A pandemia poderia ser apenas um conto de ficção, mas virou história de terror. Lygia Maria para a FSP:
O
escritor norte-americano de histórias de terror e ficção científica
H.P. Lovecraft (1890-1937) certa vez disse que "a emoção mais antiga e
poderosa da humanidade é o medo, e o medo mais antigo e poderoso da
humanidade é o medo do desconhecido". Há dois anos, sentimos medo
diariamente de algo que a geração atual até então desconhecia: uma pandemia.
Por
sorte, temos uma ciência avançada e políticas de saúde pública
consolidadas. O problema é que o mesmo medo que faz com que nos
protejamos também é manipulado por governantes como forma de manutenção
de poder. Por isso, em vez de personagens em um conto de ficção
científica, estamos em um conto de terror. Vimos, por exemplo, Trump e Bolsonaro propondo soluções descabidas para a doença e, quando ambos tiveram de se curvar às vacinas, inventaram teorias conspiratórias sobre a imunização.
Segundo
o filósofo Espinosa (1632-1677), o medo é o sentimento mais usado para
manter a submissão passiva dos governados. Para ele, há dois tipos de
paixões (sentimentos): as alegres e as tristes. No primeiro caso, são
paixões que enaltecem a potência de pensar e de agir do indivíduo, como o
amor e a amizade; no segundo, estão aquelas que esvaziam a força do
indivíduo e o tornam ressentido, como o ciúme e, justamente, o medo.
Ditadores
como Stálin e Hitler usaram o medo. Na Guerra Fria, o medo da bomba
atômica foi manipulado pelos EUA e pela URSS. Na história recente do
Brasil, a atriz Regina Duarte dizia ter "medo do Lula" nas eleições de
2002. Quem esquece a campanha do PT, em 2014, afirmando que, se Marina
Silva fosse eleita, o brasileiro passaria fome? E como não temer a fome?
Assim
como as pontas de uma ferradura —que estão em lados opostos, mas
próximas—, a política brasileira se polariza através do medo. Este é o
motivo que leva Bolsonaro a estimular essa paixão triste: poder.
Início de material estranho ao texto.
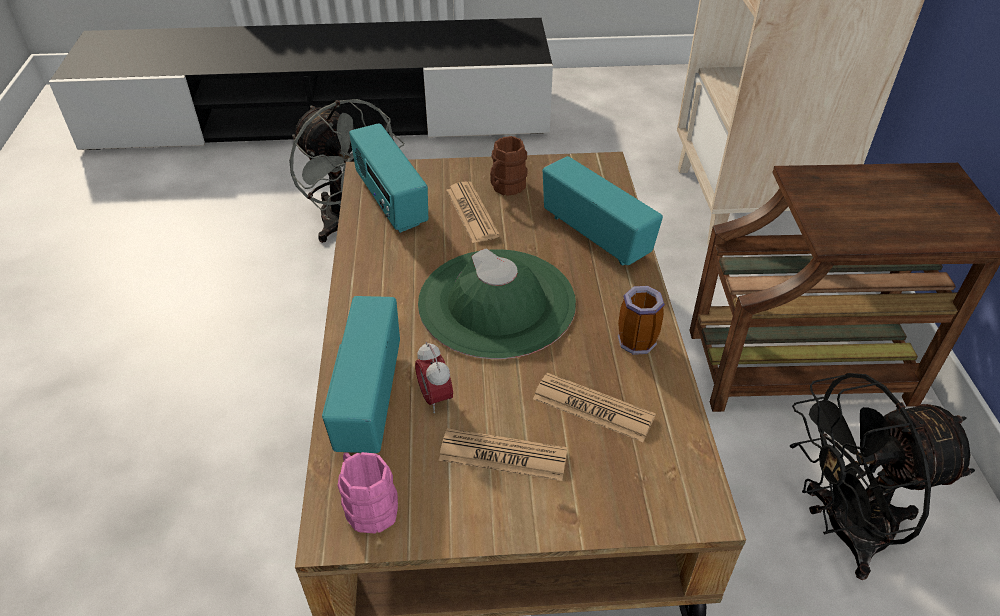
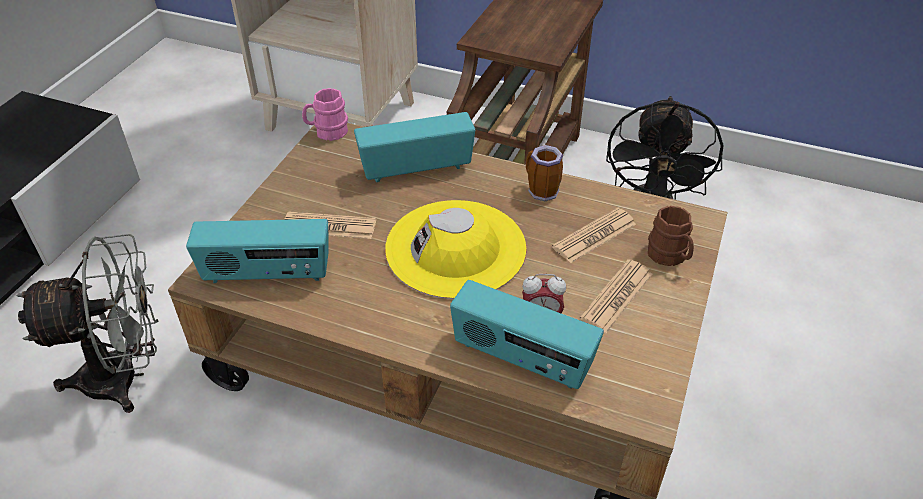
camera: 65 degrees left, 0 degrees up
(367, 505) = (631, 387): pink mug -> pink mug (327, 132)
(497, 303) = (456, 248): green hat -> yellow hat
(505, 187) = (311, 195): brown mug -> brown mug (669, 257)

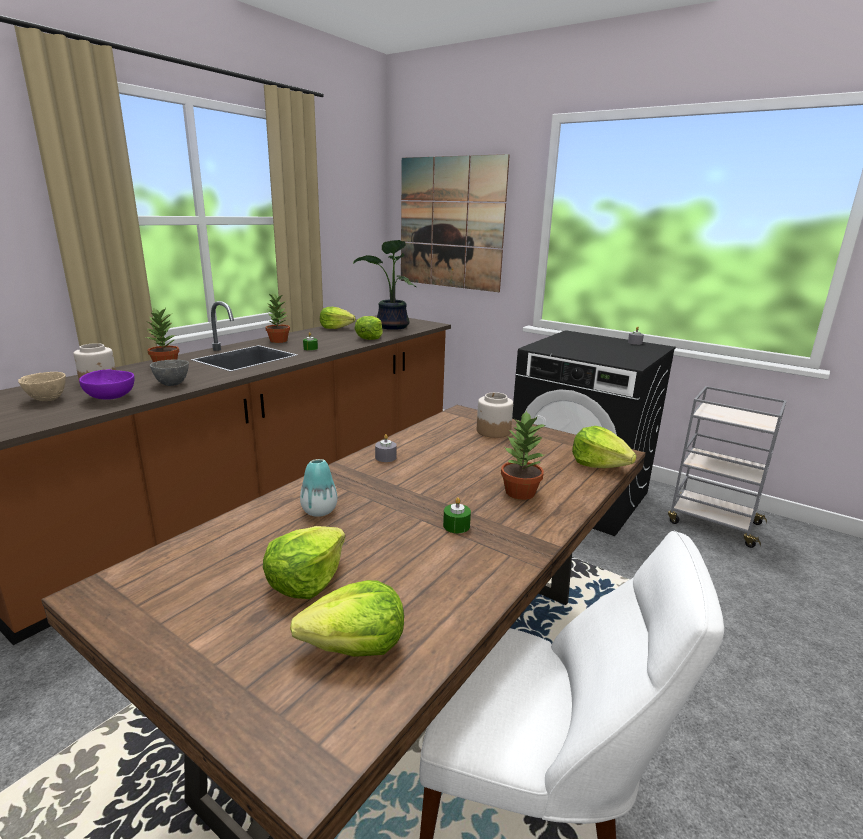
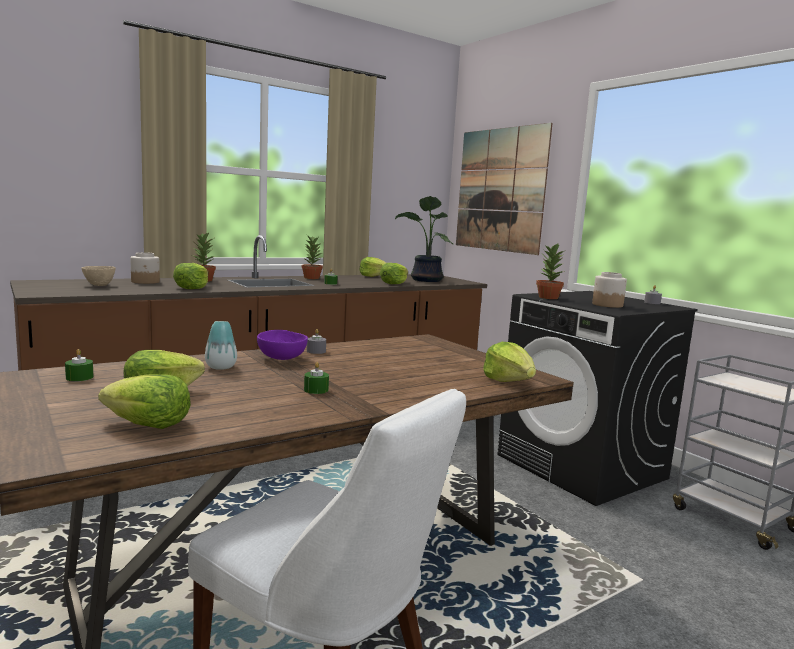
camera: 20 degrees right, 10 degrees down
(111, 397) = (141, 288): purple bowl -> purple bowl (282, 358)
(171, 384) = (192, 288): grey bowl -> lettuce
(174, 576) = (79, 377): none -> green candle
(493, 431) = (436, 351): jar -> jar (607, 305)
(519, 493) = (401, 383): potted plant -> potted plant (548, 297)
E a
ponta oposta da ferradura usa os desvarios do governo também através do
medo, como se fosse a única força capaz de nos salvar. O bordão já é
conhecido: "A esperança vencerá o medo".
Porém,
segundo Espinosa, a melhor forma de vencer o medo é através da razão.
Ou seja, não estimulando o medo, e sim buscando conhecer suas causas.
Esse conhecimento nos liberta de superstições, nos ajuda a distinguir o
falso do verdadeiro, a encontrar soluções menos passionais.
A
ciência não é a única forma de lidar com nossos problemas, mas, sobre
alguns assuntos, como saúde e administração pública, pode ser de grande
ajuda. Ano que vem teremos eleições e ficar atento a como os candidatos
manipulam o medo pode contribuir para que saiamos desse conto de terror.